[WHAT NEEDS TO BE DONE]
Could you reproduce every one of the records below line for line, with no changes at all?

[GIVEN RECORDS]

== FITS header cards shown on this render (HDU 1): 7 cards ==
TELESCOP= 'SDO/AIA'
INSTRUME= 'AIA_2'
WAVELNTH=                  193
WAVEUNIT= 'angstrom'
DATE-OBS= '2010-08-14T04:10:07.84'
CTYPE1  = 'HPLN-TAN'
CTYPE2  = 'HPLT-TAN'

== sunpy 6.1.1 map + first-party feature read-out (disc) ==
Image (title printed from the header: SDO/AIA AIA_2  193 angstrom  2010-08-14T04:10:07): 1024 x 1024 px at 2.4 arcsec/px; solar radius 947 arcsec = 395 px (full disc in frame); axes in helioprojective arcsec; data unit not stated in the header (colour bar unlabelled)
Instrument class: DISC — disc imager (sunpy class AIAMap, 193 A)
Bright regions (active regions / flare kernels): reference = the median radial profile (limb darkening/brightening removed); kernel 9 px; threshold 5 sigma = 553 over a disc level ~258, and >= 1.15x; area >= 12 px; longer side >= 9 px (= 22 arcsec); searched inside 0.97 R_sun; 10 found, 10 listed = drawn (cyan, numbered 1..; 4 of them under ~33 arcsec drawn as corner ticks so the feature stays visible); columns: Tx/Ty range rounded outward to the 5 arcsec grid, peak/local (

[EXERCISE OUTPUT]
== FITS header cards shown on this render (HDU 1): 7 cards ==
TELESCOP= 'SDO/AIA'
INSTRUME= 'AIA_2'
WAVELNTH=                  193
WAVEUNIT= 'angstrom'
DATE-OBS= '2010-08-14T04:10:07.84'
CTYPE1  = 'HPLN-TAN'
CTYPE2  = 'HPLT-TAN'

== sunpy 6.1.1 map + first-party feature read-out (disc) ==
Image (title printed from the header: SDO/AIA AIA_2  193 angstrom  2010-08-14T04:10:07): 1024 x 1024 px at 2.4 arcsec/px; solar radius 947 arcsec = 395 px (full disc in frame); axes in helioprojective arcsec; data unit not stated in the header (colour bar unlabelled)
Instrument class: DISC — disc imager (sunpy class AIAMap, 193 A)
Bright regions (active regions / flare kernels): reference = the median radial profile (limb darkening/brightening removed); kernel 9 px; threshold 5 sigma = 553 over a disc level ~258, and >= 1.15x; area >= 12 px; longer side >= 9 px (= 22 arcsec); searched inside 0.97 R_sun; 10 found, 10 listed = drawn (cyan, numbered 1..; 4 of them under ~33 arcsec drawn as corner ticks so the feature stays visible); columns: Tx/Ty range rounded outward to the 5 arcsec grid, peak/local (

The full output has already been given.